§ Description of the task: All entries below are to be returned in full, exactly as they stand.

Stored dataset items
"""
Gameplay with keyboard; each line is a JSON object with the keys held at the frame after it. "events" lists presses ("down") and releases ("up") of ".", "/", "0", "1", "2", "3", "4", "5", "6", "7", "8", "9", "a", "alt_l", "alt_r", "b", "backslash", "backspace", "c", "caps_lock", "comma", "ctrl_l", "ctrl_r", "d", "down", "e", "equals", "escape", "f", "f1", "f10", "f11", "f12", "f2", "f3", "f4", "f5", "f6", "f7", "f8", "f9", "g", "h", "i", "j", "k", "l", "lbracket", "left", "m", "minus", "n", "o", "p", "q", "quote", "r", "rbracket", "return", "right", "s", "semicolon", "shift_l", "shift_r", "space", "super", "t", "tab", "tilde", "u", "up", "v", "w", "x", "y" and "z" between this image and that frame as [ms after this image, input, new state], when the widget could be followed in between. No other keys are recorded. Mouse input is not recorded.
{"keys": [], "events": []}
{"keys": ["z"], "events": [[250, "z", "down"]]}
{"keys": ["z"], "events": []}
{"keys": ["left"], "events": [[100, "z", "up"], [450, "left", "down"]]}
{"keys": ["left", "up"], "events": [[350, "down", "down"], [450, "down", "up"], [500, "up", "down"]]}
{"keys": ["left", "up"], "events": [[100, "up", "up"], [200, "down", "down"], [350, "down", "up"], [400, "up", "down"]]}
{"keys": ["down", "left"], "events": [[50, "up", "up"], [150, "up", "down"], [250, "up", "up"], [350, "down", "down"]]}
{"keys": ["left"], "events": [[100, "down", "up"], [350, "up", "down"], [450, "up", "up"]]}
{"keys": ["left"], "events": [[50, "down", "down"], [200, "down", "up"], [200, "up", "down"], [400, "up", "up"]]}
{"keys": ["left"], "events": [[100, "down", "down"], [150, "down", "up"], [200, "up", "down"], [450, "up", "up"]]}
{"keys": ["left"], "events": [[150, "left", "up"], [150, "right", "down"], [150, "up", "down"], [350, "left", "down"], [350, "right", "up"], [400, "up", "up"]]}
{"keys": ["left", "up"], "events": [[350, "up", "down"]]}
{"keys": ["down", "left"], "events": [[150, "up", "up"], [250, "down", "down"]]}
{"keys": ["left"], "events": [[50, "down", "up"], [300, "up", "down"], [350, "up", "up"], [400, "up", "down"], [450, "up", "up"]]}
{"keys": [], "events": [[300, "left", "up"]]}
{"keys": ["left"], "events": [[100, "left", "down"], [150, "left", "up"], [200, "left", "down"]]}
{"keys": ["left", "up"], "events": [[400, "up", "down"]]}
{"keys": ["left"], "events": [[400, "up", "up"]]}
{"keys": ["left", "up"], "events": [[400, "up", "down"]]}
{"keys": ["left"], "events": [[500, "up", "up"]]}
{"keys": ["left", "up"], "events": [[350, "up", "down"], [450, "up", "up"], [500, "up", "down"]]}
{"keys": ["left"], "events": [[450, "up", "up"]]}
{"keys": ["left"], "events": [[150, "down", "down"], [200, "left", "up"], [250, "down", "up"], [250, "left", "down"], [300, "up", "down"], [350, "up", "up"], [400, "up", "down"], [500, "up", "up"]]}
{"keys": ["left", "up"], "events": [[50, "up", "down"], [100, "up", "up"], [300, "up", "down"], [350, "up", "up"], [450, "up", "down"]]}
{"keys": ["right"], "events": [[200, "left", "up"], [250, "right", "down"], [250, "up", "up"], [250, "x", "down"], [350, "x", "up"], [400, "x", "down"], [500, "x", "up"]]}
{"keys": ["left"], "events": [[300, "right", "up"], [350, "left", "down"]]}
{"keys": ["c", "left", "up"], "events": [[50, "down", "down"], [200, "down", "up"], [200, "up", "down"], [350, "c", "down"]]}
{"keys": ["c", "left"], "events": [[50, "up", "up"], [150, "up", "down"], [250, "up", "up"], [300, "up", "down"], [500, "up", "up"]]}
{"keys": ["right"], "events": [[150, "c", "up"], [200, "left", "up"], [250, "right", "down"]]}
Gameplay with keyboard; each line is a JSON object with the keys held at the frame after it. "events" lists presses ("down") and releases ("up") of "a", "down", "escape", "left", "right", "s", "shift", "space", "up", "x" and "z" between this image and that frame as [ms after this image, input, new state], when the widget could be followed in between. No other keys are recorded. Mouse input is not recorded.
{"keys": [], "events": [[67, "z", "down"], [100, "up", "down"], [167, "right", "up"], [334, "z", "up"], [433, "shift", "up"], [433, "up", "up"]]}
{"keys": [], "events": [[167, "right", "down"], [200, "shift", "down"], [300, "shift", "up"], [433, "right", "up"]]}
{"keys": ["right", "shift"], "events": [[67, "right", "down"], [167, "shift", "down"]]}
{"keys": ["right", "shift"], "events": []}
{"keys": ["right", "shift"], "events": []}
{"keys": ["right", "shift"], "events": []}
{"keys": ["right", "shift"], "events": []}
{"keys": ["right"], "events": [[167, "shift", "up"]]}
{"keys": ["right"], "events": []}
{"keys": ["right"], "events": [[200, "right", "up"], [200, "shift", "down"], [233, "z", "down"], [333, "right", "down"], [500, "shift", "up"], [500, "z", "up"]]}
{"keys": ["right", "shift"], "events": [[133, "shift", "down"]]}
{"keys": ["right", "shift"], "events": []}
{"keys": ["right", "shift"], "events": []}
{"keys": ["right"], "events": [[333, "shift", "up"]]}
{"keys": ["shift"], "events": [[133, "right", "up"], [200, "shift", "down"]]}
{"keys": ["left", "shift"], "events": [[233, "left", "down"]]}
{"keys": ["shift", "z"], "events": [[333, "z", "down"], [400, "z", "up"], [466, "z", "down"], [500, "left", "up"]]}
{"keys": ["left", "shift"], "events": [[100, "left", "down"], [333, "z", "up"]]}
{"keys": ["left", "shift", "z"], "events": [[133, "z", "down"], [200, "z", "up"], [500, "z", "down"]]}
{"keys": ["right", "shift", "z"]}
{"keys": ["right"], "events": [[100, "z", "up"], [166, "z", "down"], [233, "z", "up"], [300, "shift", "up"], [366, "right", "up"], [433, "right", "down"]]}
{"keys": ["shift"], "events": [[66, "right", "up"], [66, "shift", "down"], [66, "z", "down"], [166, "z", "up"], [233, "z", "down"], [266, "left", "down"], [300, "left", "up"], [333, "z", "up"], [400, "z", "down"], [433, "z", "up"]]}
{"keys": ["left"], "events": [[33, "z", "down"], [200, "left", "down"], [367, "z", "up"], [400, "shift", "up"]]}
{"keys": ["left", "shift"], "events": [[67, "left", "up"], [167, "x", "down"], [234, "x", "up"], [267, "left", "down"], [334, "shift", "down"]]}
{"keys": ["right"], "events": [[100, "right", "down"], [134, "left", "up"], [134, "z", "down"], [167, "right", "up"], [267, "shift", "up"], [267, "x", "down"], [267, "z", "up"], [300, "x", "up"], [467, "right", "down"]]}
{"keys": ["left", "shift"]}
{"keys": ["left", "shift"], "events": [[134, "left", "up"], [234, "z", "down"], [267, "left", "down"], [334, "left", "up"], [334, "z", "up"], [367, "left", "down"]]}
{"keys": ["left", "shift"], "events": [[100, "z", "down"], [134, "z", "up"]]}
"""
§ Result:
Gameplay with keyboard; each line is a JSON object with the keys held at the frame after it. "events" lists presses ("down") and releases ("up") of ".", "/", "0", "1", "2", "3", "4", "5", "6", "7", "8", "9", "a", "alt_l", "alt_r", "b", "backslash", "backspace", "c", "caps_lock", "comma", "ctrl_l", "ctrl_r", "d", "down", "e", "equals", "escape", "f", "f1", "f10", "f11", "f12", "f2", "f3", "f4", "f5", "f6", "f7", "f8", "f9", "g", "h", "i", "j", "k", "l", "lbracket", "left", "m", "minus", "n", "o", "p", "q", "quote", "r", "rbracket", "return", "right", "s", "semicolon", "shift_l", "shift_r", "space", "super", "t", "tab", "tilde", "u", "up", "v", "w", "x", "y" and "z" between this image and that frame as [ms after this image, input, new state], when the widget could be followed in between. No other keys are recorded. Mouse input is not recorded.
{"keys": [], "events": []}
{"keys": ["z"], "events": [[250, "z", "down"]]}
{"keys": ["z"], "events": []}
{"keys": ["left"], "events": [[100, "z", "up"], [450, "left", "down"]]}
{"keys": ["left", "up"], "events": [[350, "down", "down"], [450, "down", "up"], [500, "up", "down"]]}
{"keys": ["left", "up"], "events": [[100, "up", "up"], [200, "down", "down"], [350, "down", "up"], [400, "up", "down"]]}
{"keys": ["down", "left"], "events": [[50, "up", "up"], [150, "up", "down"], [250, "up", "up"], [350, "down", "down"]]}
{"keys": ["left"], "events": [[100, "down", "up"], [350, "up", "down"], [450, "up", "up"]]}
{"keys": ["left"], "events": [[50, "down", "down"], [200, "down", "up"], [200, "up", "down"], [400, "up", "up"]]}
{"keys": ["left"], "events": [[100, "down", "down"], [150, "down", "up"], [200, "up", "down"], [450, "up", "up"]]}
{"keys": ["left"], "events": [[150, "left", "up"], [150, "right", "down"], [150, "up", "down"], [350, "left", "down"], [350, "right", "up"], [400, "up", "up"]]}
{"keys": ["left", "up"], "events": [[350, "up", "down"]]}
{"keys": ["down", "left"], "events": [[150, "up", "up"], [250, "down", "down"]]}
{"keys": ["left"], "events": [[50, "down", "up"], [300, "up", "down"], [350, "up", "up"], [400, "up", "down"], [450, "up", "up"]]}
{"keys": [], "events": [[300, "left", "up"]]}
{"keys": ["left"], "events": [[100, "left", "down"], [150, "left", "up"], [200, "left", "down"]]}
{"keys": ["left", "up"], "events": [[400, "up", "down"]]}
{"keys": ["left"], "events": [[400, "up", "up"]]}
{"keys": ["left", "up"], "events": [[400, "up", "down"]]}
{"keys": ["left"], "events": [[500, "up", "up"]]}
{"keys": ["left", "up"], "events": [[350, "up", "down"], [450, "up", "up"], [500, "up", "down"]]}
{"keys": ["left"], "events": [[450, "up", "up"]]}
{"keys": ["left"], "events": [[150, "down", "down"], [200, "left", "up"], [250, "down", "up"], [250, "left", "down"], [300, "up", "down"], [350, "up", "up"], [400, "up", "down"], [500, "up", "up"]]}
{"keys": ["left", "up"], "events": [[50, "up", "down"], [100, "up", "up"], [300, "up", "down"], [350, "up", "up"], [450, "up", "down"]]}
{"keys": ["right"], "events": [[200, "left", "up"], [250, "right", "down"], [250, "up", "up"], [250, "x", "down"], [350, "x", "up"], [400, "x", "down"], [500, "x", "up"]]}
{"keys": ["left"], "events": [[300, "right", "up"], [350, "left", "down"]]}
{"keys": ["c", "left", "up"], "events": [[50, "down", "down"], [200, "down", "up"], [200, "up", "down"], [350, "c", "down"]]}
{"keys": ["c", "left"], "events": [[50, "up", "up"], [150, "up", "down"], [250, "up", "up"], [300, "up", "down"], [500, "up", "up"]]}
{"keys": ["right"], "events": [[150, "c", "up"], [200, "left", "up"], [250, "right", "down"]]}
Gameplay with keyboard; each line is a JSON object with the keys held at the frame after it. "events" lists presses ("down") and releases ("up") of "a", "down", "escape", "left", "right", "s", "shift", "space", "up", "x" and "z" between this image and that frame as [ms after this image, input, new state], when the widget could be followed in between. No other keys are recorded. Mouse input is not recorded.
{"keys": [], "events": [[67, "z", "down"], [100, "up", "down"], [167, "right", "up"], [334, "z", "up"], [433, "shift", "up"], [433, "up", "up"]]}
{"keys": [], "events": [[167, "right", "down"], [200, "shift", "down"], [300, "shift", "up"], [433, "right", "up"]]}
{"keys": ["right", "shift"], "events": [[67, "right", "down"], [167, "shift", "down"]]}
{"keys": ["right", "shift"], "events": []}
{"keys": ["right", "shift"], "events": []}
{"keys": ["right", "shift"], "events": []}
{"keys": ["right", "shift"], "events": []}
{"keys": ["right"], "events": [[167, "shift", "up"]]}
{"keys": ["right"], "events": []}
{"keys": ["right"], "events": [[200, "right", "up"], [200, "shift", "down"], [233, "z", "down"], [333, "right", "down"], [500, "shift", "up"], [500, "z", "up"]]}
{"keys": ["right", "shift"], "events": [[133, "shift", "down"]]}
{"keys": ["right", "shift"], "events": []}
{"keys": ["right", "shift"], "events": []}
{"keys": ["right"], "events": [[333, "shift", "up"]]}
{"keys": ["shift"], "events": [[133, "right", "up"], [200, "shift", "down"]]}
{"keys": ["left", "shift"], "events": [[233, "left", "down"]]}
{"keys": ["shift", "z"], "events": [[333, "z", "down"], [400, "z", "up"], [466, "z", "down"], [500, "left", "up"]]}
{"keys": ["left", "shift"], "events": [[100, "left", "down"], [333, "z", "up"]]}
{"keys": ["left", "shift", "z"], "events": [[133, "z", "down"], [200, "z", "up"], [500, "z", "down"]]}
{"keys": ["right", "shift", "z"]}
{"keys": ["right"], "events": [[100, "z", "up"], [166, "z", "down"], [233, "z", "up"], [300, "shift", "up"], [366, "right", "up"], [433, "right", "down"]]}
{"keys": ["shift"], "events": [[66, "right", "up"], [66, "shift", "down"], [66, "z", "down"], [166, "z", "up"], [233, "z", "down"], [266, "left", "down"], [300, "left", "up"], [333, "z", "up"], [400, "z", "down"], [433, "z", "up"]]}
{"keys": ["left"], "events": [[33, "z", "down"], [200, "left", "down"], [367, "z", "up"], [400, "shift", "up"]]}
{"keys": ["left", "shift"], "events": [[67, "left", "up"], [167, "x", "down"], [234, "x", "up"], [267, "left", "down"], [334, "shift", "down"]]}
{"keys": ["right"], "events": [[100, "right", "down"], [134, "left", "up"], [134, "z", "down"], [167, "right", "up"], [267, "shift", "up"], [267, "x", "down"], [267, "z", "up"], [300, "x", "up"], [467, "right", "down"]]}
{"keys": ["left", "shift"]}
{"keys": ["left", "shift"], "events": [[134, "left", "up"], [234, "z", "down"], [267, "left", "down"], [334, "left", "up"], [334, "z", "up"], [367, "left", "down"]]}
{"keys": ["left", "shift"], "events": [[100, "z", "down"], [134, "z", "up"]]}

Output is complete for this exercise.